One of the most important ingredients in most cheesecakes is the cream cheese. Cream cheese comes in many different varieties. Always use regular cream cheese for cheesecakes, unless the recipe specifies otherwise.

Just as important as the cream cheese is the base or crust. Usually, the base is made of a mixture of cookie crumbs and softened or melted margarine. Although many recipes call for graham cracker crumbs, almost any cookie will do.

After the crust and cream cheese filling, what's next? With a spoon or rubber spatula, spoon the filling into the prepared spring form pan. Spooning the filling will allow the ingredients to maintain their texture and volume.

Even when you follow the recipe perfectly, there are times when cracks will still appear in your cheesecake. This happens when there are extreme temperature changes. That is why baking temperatures for cheesecakes are relatively low; and bakers are often warned not to set cheesecakes in a cold or drafty place to cool. If possible, cool the cheesecake in an oven which has been turned off. Use a wooden spoon to keep the oven slightly ajar.

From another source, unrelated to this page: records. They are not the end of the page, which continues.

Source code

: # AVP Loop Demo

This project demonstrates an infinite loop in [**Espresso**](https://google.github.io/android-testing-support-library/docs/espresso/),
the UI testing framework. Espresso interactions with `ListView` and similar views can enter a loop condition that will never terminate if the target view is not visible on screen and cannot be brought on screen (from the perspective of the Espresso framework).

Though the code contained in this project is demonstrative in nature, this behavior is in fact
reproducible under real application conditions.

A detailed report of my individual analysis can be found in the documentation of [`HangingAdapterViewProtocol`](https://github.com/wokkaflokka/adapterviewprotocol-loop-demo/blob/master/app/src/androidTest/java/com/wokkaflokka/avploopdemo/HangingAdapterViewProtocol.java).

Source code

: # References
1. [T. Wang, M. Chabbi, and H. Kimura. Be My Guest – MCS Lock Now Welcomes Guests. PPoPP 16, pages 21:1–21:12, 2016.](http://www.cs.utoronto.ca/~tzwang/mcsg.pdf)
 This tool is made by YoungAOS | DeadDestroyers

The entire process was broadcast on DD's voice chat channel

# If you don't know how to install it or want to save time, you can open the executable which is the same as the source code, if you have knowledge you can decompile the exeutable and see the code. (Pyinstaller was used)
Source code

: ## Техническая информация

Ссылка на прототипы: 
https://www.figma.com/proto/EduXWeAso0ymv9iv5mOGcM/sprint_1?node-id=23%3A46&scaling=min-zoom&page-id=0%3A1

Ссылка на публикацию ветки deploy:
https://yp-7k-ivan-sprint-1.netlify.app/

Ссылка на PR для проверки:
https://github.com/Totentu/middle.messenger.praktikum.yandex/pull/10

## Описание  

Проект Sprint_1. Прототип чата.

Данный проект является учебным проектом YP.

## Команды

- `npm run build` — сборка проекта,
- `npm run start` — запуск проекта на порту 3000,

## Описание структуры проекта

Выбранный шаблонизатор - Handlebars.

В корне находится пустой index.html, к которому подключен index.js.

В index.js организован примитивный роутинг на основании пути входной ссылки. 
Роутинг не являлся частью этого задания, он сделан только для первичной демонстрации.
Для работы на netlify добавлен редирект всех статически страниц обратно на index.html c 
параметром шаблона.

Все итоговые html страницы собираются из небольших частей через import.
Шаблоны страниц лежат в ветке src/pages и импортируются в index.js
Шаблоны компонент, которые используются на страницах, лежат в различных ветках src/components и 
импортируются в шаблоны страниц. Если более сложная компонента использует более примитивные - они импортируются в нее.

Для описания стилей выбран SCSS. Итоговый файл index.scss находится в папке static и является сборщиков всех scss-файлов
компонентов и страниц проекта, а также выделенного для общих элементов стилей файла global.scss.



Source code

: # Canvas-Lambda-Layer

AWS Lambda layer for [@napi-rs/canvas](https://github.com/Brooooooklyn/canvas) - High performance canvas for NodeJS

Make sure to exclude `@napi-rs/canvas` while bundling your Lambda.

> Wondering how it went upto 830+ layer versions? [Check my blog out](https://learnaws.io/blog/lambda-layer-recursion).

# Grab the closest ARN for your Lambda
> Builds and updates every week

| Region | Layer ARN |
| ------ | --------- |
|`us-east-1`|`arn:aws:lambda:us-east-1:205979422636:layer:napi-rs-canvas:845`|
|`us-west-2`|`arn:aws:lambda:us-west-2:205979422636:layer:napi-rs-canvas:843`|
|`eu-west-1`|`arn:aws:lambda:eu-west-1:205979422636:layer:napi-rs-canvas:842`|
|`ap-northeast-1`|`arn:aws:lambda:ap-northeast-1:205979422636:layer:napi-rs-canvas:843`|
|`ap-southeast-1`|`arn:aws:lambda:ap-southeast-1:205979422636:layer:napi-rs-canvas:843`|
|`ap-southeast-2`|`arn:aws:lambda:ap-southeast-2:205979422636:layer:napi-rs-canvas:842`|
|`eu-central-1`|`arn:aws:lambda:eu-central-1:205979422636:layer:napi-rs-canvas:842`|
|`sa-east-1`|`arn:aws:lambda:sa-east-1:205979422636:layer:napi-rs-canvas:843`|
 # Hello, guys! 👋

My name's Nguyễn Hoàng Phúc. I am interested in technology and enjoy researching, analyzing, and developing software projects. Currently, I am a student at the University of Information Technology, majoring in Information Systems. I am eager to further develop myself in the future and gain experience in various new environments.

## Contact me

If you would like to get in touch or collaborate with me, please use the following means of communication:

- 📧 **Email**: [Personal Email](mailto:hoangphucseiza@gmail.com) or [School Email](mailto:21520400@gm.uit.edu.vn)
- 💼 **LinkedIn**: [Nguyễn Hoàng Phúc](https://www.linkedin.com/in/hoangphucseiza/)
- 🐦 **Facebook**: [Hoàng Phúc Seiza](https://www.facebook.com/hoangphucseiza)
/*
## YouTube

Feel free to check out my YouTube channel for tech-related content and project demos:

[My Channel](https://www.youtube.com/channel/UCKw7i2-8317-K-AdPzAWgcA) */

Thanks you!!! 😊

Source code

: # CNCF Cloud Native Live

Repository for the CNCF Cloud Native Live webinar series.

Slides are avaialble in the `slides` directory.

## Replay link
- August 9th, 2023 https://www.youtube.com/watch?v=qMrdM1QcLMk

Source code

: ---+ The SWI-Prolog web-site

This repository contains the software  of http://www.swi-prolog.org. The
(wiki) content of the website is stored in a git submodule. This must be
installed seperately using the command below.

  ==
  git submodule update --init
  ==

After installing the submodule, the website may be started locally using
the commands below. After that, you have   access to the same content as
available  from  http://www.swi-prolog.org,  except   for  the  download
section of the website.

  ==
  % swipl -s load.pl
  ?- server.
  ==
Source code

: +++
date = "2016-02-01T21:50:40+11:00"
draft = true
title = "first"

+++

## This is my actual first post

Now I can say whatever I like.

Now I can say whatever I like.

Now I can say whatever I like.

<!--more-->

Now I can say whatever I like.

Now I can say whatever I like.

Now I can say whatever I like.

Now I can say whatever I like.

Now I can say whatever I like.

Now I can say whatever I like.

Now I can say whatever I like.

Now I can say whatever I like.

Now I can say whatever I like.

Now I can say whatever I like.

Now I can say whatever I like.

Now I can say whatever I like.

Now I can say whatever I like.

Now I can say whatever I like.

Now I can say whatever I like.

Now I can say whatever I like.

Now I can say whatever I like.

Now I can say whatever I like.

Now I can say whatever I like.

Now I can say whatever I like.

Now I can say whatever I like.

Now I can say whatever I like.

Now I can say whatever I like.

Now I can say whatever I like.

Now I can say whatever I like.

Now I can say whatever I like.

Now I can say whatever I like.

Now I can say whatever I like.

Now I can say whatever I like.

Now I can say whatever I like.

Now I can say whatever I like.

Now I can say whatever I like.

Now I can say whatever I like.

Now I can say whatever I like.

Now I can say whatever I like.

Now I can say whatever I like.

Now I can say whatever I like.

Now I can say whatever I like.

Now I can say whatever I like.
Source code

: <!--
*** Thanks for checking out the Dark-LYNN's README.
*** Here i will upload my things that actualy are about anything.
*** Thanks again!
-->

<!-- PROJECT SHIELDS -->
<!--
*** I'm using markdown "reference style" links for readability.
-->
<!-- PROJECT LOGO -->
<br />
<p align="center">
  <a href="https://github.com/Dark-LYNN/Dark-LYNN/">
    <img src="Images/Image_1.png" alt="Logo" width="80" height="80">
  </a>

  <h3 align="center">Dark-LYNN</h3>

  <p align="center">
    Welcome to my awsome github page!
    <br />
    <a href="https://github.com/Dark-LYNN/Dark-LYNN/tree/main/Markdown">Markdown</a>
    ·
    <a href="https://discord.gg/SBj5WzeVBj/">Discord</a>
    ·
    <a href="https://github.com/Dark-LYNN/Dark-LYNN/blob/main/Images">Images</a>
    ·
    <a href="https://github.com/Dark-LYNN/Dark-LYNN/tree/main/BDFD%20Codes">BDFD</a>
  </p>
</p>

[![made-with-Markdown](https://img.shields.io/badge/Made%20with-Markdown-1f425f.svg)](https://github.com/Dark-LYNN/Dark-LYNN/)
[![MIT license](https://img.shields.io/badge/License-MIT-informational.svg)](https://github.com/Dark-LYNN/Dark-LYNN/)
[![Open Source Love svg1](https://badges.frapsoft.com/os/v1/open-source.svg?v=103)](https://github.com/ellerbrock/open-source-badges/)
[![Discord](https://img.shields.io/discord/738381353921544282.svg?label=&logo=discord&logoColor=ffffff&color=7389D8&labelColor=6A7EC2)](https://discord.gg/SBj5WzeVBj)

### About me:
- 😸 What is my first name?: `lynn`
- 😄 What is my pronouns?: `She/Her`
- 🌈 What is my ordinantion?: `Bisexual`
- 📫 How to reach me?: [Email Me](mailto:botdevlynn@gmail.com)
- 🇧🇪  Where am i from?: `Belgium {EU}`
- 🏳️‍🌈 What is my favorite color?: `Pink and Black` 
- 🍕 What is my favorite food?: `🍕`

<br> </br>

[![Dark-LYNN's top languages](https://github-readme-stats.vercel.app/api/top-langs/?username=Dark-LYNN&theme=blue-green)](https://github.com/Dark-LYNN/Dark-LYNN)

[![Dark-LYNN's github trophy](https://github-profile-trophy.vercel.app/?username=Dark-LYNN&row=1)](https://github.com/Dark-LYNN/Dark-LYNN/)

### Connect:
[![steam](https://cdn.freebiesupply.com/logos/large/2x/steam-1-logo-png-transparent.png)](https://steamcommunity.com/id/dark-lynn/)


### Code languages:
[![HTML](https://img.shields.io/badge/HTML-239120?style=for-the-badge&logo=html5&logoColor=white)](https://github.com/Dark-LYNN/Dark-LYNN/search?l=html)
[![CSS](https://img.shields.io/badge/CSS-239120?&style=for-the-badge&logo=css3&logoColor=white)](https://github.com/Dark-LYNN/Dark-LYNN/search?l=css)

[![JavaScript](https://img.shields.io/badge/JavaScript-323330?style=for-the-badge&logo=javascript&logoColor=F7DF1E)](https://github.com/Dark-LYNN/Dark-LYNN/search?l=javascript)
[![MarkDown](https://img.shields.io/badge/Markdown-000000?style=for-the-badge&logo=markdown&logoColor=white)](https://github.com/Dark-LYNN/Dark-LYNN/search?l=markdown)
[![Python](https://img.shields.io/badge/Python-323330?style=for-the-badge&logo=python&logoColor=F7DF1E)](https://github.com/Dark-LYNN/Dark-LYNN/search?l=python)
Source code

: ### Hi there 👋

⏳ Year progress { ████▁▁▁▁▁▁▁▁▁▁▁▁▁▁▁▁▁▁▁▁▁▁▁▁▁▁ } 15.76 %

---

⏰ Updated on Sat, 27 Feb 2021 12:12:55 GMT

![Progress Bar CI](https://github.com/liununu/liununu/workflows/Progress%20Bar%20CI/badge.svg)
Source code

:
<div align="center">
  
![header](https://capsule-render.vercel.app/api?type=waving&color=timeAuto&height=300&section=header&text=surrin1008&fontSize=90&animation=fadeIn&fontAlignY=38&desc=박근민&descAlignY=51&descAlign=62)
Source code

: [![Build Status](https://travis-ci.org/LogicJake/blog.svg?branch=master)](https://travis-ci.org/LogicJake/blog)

Shallow cracks often occur despite all efforts to prevent them. Accept them as part of a cheesecake's home-baked charm. Just add a topping to it and you will be the only one who knows. Follow the above mentioned tips and you should produce perfect results.

For more information, contact the Miller County Extension Office, 870-779-3609 or visit us in room 215 at the Miller County Courthouse. We're online at [email protected], on Facebook @UAEXMillerCountyFCS, on Twitter @MillerCountyFCS or on the web at uaex.edu/Miller.

This is one of my favorites. Scrumptious Turtle Cheesecake is so good that you'll need to make two just so you can get at least a sliver!

 

SCRUMPTIOUS TURTLE CHEESECAKE

1 3/4 cups chocolate graham cracker crumbs

1/3 cup butter or margarine, melted

3 (8 ounce) packages cream cheese, softened

1 (14-ounce) can sweetened condensed milk

1/2 cup granulated sugar

3 large eggs, lightly beaten

3 tablespoons lemon juice

1 tablespoon vanilla extract

1 1/2 cup (9 ounces) semi-sweet chocolate chips

2 tablespoons chocolate flavor syrup

4 tablespoons caramel syrup or ice cream topping

1/2 cup chopped pecans

1/4 cup mini semi-sweet morsels

 

Preheat oven to 300 degrees F. Grease 9-inch springform pan. To make the crust, mix crumbs and butter in a medium bowl. Press on to the bottom and 1 inch up the side of the springform pan.

For the filling, beat cream cheese and sweetened condensed milk in large mixer bowl until smooth. Add sugar, eggs, lemon juice and vanilla extract; beat just until combined. Melt 1 1/2 cup chocolate chips in microwave until melted. Chips may retain some of their shape. Remove two cups of the cheesecake batter and stir it into the melted chocolate chips. Drizzle 2 tablespoons of the caramel sauce over bottom of the crust. Alternately spoon cream cheese batter and chocolate batter into the crust, beginning and ending with the cream cheese batter.

Bake for 1 hour and 10 minutes or until the edge is set and the center moves slightly. Cool in the pan on a wire rack, or in the oven with the door slightly ajar. Run knife around the edge of cheesecake. Once completely cooled, add your toppings. Drizzle chocolate and caramel syrup over the cheesecake. Sprinkle with pecans and mini-chocolate chips. Refrigerate overnight or for several hours to allow the flavors to meld together. Remove the side of the springform pan.